Your goal - Put into a numbered list every line from the start of the rows through the line containing "to a single", both included, with blank lines left out.

Input for this task -
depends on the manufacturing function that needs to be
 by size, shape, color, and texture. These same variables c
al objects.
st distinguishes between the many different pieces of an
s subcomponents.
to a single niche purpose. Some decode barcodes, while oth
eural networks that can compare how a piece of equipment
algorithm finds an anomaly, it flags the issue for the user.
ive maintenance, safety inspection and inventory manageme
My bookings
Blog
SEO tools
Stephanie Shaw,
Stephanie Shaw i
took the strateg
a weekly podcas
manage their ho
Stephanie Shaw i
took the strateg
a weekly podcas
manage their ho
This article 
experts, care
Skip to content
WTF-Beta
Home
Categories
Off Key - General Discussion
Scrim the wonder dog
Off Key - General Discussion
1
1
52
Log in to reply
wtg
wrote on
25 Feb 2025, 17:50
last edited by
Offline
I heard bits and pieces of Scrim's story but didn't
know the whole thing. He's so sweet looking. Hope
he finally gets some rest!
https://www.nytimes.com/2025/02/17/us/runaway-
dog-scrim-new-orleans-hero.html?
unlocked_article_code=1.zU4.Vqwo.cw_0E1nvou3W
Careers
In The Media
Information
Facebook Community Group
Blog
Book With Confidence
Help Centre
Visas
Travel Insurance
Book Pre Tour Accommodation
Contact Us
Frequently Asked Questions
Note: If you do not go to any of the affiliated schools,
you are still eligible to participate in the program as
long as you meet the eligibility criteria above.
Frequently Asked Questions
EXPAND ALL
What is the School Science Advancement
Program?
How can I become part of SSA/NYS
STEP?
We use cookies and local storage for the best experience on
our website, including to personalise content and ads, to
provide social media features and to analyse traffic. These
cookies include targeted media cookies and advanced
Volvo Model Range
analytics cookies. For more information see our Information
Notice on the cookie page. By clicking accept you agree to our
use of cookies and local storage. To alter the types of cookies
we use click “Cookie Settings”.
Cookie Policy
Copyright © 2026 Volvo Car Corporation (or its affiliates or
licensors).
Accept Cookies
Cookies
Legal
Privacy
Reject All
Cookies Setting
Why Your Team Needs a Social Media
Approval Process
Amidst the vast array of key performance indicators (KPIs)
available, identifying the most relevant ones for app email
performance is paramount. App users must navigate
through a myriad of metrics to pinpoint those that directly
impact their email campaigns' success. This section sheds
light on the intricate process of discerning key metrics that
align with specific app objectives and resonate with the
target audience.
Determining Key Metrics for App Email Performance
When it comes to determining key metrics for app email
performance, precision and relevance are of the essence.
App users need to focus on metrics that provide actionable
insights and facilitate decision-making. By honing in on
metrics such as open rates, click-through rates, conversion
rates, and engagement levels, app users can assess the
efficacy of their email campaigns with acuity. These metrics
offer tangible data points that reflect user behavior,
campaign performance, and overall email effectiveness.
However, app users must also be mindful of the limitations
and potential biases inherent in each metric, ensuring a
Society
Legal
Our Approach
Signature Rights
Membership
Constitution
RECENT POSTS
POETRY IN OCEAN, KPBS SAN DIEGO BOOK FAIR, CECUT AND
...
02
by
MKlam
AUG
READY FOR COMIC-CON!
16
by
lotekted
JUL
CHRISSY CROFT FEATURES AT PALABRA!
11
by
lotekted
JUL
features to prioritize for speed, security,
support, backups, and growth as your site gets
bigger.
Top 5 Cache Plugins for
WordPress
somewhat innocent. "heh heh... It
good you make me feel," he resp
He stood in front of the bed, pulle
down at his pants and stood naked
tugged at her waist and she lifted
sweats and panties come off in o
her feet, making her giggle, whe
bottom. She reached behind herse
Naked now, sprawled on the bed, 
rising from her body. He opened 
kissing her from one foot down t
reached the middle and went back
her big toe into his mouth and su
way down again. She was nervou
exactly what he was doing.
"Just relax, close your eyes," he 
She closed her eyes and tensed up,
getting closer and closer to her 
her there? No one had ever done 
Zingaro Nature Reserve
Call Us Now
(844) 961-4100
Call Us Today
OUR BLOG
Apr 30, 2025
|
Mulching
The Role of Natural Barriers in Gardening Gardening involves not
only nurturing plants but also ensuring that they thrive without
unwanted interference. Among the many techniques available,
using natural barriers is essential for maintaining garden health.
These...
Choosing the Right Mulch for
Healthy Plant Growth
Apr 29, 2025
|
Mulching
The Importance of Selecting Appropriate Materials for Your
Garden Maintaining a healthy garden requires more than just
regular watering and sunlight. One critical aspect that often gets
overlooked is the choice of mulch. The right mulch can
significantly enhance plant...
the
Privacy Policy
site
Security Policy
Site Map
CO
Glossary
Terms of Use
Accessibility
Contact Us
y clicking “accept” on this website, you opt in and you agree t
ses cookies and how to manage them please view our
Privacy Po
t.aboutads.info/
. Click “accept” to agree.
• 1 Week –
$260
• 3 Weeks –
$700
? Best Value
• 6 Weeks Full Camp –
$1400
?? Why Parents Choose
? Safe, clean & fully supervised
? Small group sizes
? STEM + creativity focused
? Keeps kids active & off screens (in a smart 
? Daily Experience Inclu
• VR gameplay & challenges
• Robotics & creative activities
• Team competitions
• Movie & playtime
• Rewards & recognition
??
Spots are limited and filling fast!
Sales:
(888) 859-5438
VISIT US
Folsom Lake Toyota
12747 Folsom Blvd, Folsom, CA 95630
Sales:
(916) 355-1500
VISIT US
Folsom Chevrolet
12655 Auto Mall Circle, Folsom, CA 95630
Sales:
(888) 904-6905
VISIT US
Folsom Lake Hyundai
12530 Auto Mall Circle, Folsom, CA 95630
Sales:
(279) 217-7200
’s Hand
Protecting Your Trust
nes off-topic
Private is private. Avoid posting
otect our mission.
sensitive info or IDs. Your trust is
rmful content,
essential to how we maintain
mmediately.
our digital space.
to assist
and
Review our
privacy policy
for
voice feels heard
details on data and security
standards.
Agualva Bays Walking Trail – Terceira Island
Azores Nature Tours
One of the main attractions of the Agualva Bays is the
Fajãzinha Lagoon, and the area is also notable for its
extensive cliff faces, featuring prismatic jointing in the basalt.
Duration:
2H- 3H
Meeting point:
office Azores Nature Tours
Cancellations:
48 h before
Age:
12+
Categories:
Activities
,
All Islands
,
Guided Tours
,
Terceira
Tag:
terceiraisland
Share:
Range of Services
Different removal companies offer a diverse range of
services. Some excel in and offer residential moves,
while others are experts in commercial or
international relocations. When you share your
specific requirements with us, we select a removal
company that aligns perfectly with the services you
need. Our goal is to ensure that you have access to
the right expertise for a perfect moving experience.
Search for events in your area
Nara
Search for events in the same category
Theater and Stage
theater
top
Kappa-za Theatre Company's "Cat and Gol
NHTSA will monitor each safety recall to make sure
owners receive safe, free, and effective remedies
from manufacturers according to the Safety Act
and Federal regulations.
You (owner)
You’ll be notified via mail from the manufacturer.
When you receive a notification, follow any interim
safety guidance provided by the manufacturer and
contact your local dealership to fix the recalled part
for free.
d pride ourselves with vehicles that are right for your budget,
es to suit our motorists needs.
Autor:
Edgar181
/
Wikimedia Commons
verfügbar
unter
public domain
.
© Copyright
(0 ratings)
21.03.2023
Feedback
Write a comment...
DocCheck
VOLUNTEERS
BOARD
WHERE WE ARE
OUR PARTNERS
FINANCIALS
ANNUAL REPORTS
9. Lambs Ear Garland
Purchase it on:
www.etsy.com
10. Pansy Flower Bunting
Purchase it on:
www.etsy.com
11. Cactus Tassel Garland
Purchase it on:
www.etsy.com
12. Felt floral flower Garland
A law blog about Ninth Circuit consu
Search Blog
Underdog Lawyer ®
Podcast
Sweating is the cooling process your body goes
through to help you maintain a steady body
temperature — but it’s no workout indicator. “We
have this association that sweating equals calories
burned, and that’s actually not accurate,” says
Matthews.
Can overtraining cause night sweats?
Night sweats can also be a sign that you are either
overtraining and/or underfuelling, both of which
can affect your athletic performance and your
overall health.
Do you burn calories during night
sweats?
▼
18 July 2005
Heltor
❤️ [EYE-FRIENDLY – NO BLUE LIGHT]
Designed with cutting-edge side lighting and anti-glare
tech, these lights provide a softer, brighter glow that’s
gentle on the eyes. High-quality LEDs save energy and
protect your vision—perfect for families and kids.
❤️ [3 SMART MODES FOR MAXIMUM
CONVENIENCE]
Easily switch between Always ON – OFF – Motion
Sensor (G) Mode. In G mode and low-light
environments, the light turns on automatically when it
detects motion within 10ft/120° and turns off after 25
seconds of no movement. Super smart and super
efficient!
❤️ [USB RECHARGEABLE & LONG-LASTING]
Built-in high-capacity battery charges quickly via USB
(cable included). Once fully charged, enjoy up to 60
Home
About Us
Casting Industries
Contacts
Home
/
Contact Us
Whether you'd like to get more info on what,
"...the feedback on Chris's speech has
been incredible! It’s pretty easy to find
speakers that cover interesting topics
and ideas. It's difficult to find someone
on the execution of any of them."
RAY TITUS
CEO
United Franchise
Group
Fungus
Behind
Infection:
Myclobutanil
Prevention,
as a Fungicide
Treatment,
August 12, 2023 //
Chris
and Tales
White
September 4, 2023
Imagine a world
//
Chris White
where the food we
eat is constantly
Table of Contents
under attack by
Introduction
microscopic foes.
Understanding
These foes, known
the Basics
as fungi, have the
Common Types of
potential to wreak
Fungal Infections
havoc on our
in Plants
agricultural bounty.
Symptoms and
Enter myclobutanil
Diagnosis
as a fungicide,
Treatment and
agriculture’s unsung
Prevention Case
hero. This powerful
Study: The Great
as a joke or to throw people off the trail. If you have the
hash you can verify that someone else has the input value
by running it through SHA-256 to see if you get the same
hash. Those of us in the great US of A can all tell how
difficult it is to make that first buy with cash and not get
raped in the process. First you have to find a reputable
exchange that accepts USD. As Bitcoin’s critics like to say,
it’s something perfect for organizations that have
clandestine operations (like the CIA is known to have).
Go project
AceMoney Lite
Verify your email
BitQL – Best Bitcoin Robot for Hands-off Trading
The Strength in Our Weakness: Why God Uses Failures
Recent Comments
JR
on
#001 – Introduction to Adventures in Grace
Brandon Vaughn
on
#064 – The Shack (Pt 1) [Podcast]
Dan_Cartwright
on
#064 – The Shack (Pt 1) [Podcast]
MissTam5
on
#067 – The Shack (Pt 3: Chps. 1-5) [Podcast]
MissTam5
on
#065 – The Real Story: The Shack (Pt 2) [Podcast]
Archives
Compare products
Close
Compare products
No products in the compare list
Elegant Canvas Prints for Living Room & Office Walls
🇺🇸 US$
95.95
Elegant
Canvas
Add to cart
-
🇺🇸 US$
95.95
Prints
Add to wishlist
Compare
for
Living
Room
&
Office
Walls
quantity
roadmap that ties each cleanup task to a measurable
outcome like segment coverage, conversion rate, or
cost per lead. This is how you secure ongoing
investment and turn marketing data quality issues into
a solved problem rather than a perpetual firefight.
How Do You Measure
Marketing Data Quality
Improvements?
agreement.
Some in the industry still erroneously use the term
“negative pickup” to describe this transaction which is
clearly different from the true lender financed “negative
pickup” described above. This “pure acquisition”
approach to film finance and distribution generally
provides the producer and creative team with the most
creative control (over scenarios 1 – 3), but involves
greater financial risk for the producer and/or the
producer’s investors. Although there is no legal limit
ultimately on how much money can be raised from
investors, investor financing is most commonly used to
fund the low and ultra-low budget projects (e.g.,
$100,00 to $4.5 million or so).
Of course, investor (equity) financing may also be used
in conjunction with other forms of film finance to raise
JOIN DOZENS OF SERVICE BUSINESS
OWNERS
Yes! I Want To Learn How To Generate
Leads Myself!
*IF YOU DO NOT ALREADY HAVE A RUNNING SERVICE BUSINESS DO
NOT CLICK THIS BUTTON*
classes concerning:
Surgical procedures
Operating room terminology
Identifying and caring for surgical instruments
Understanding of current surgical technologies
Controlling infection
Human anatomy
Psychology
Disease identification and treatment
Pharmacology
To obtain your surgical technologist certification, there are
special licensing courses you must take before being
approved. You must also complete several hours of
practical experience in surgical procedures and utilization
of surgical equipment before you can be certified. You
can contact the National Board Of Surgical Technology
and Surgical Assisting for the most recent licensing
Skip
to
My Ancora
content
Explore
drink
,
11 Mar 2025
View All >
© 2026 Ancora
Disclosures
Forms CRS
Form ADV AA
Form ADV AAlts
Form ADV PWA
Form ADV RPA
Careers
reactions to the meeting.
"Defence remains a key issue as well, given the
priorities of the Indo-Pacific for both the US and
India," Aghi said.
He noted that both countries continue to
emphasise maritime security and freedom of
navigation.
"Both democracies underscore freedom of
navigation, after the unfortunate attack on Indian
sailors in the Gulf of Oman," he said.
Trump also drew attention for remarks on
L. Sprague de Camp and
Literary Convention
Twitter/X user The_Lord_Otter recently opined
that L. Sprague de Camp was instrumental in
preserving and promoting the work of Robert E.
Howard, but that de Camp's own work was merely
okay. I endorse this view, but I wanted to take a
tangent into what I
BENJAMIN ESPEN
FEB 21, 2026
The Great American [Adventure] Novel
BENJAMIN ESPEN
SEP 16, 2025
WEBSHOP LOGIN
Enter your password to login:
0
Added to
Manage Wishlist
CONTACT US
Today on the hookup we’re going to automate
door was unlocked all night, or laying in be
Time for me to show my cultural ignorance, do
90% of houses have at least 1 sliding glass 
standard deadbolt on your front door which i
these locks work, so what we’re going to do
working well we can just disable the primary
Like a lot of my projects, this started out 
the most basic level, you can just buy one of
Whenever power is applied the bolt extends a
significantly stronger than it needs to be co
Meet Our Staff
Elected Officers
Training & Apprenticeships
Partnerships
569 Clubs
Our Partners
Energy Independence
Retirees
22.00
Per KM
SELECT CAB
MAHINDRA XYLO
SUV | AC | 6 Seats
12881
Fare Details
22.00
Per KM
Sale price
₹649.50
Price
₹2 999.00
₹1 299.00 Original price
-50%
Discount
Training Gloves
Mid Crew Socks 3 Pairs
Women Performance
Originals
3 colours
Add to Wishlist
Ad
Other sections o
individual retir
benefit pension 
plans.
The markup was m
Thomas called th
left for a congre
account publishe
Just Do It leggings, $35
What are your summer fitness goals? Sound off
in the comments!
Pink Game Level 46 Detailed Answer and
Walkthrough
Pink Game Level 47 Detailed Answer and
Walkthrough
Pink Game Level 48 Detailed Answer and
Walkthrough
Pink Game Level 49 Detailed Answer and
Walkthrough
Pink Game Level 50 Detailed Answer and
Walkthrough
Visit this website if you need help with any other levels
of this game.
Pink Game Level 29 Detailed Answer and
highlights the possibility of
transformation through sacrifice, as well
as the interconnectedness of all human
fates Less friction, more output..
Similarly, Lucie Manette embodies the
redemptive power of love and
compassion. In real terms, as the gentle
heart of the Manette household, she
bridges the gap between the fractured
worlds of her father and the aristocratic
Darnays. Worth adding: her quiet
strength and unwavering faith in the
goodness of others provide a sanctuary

Solution for this problem -
1. depends on the manufacturing function that needs to be
2.  by size, shape, color, and texture. These same variables c
3. al objects.
4. st distinguishes between the many different pieces of an
5. s subcomponents.
6. to a single niche purpose. Some decode barcodes, while oth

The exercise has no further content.